------ Data supplied
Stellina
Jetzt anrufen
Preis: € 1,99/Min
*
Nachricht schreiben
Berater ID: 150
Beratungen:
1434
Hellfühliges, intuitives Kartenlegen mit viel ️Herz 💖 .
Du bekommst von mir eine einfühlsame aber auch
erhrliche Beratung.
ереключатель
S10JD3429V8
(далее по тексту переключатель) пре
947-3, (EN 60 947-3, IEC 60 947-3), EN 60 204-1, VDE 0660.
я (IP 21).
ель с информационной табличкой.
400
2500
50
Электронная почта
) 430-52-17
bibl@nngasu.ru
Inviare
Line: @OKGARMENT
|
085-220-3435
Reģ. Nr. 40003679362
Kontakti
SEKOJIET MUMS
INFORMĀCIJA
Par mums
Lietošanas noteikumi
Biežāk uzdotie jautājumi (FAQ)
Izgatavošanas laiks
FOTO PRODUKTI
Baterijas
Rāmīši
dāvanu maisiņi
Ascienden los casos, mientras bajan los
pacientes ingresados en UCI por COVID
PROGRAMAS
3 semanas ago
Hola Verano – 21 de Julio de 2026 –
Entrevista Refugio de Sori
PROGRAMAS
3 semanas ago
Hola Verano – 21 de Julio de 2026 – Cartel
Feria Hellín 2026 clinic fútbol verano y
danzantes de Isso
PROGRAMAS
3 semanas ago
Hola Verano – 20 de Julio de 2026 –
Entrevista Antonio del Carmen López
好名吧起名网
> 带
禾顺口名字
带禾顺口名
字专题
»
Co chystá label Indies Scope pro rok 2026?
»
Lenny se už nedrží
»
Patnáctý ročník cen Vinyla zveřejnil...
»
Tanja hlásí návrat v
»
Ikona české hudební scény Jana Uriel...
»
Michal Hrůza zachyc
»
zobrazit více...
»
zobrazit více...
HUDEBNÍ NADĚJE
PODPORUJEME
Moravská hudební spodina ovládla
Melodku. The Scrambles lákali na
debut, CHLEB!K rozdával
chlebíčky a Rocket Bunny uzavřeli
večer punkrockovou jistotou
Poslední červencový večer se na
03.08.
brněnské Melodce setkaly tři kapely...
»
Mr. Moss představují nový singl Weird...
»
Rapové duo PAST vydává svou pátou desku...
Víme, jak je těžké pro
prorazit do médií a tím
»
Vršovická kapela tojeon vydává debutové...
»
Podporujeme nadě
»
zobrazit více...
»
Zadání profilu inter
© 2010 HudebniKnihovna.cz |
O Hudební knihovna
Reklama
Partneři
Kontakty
------------
Reproduce the text of every row above line for line, with no changes.

• **Response**:
Stellina
Jetzt anrufen
Preis: € 1,99/Min
*
Nachricht schreiben
Berater ID: 150
Beratungen:
1434
Hellfühliges, intuitives Kartenlegen mit viel ️Herz 💖 .
Du bekommst von mir eine einfühlsame aber auch
erhrliche Beratung.
ереключатель
S10JD3429V8
(далее по тексту переключатель) пре
947-3, (EN 60 947-3, IEC 60 947-3), EN 60 204-1, VDE 0660.
я (IP 21).
ель с информационной табличкой.
400
2500
50
Электронная почта
) 430-52-17
bibl@nngasu.ru
Inviare
Line: @OKGARMENT
|
085-220-3435
Reģ. Nr. 40003679362
Kontakti
SEKOJIET MUMS
INFORMĀCIJA
Par mums
Lietošanas noteikumi
Biežāk uzdotie jautājumi (FAQ)
Izgatavošanas laiks
FOTO PRODUKTI
Baterijas
Rāmīši
dāvanu maisiņi
Ascienden los casos, mientras bajan los
pacientes ingresados en UCI por COVID
PROGRAMAS
3 semanas ago
Hola Verano – 21 de Julio de 2026 –
Entrevista Refugio de Sori
PROGRAMAS
3 semanas ago
Hola Verano – 21 de Julio de 2026 – Cartel
Feria Hellín 2026 clinic fútbol verano y
danzantes de Isso
PROGRAMAS
3 semanas ago
Hola Verano – 20 de Julio de 2026 –
Entrevista Antonio del Carmen López
好名吧起名网
> 带
禾顺口名字
带禾顺口名
字专题
»
Co chystá label Indies Scope pro rok 2026?
»
Lenny se už nedrží
»
Patnáctý ročník cen Vinyla zveřejnil...
»
Tanja hlásí návrat v
»
Ikona české hudební scény Jana Uriel...
»
Michal Hrůza zachyc
»
zobrazit více...
»
zobrazit více...
HUDEBNÍ NADĚJE
PODPORUJEME
Moravská hudební spodina ovládla
Melodku. The Scrambles lákali na
debut, CHLEB!K rozdával
chlebíčky a Rocket Bunny uzavřeli
večer punkrockovou jistotou
Poslední červencový večer se na
03.08.
brněnské Melodce setkaly tři kapely...
»
Mr. Moss představují nový singl Weird...
»
Rapové duo PAST vydává svou pátou desku...
Víme, jak je těžké pro
prorazit do médií a tím
»
Vršovická kapela tojeon vydává debutové...
»
Podporujeme nadě
»
zobrazit více...
»
Zadání profilu inter
© 2010 HudebniKnihovna.cz |
O Hudební knihovna
Reklama
Partneři
Kontakty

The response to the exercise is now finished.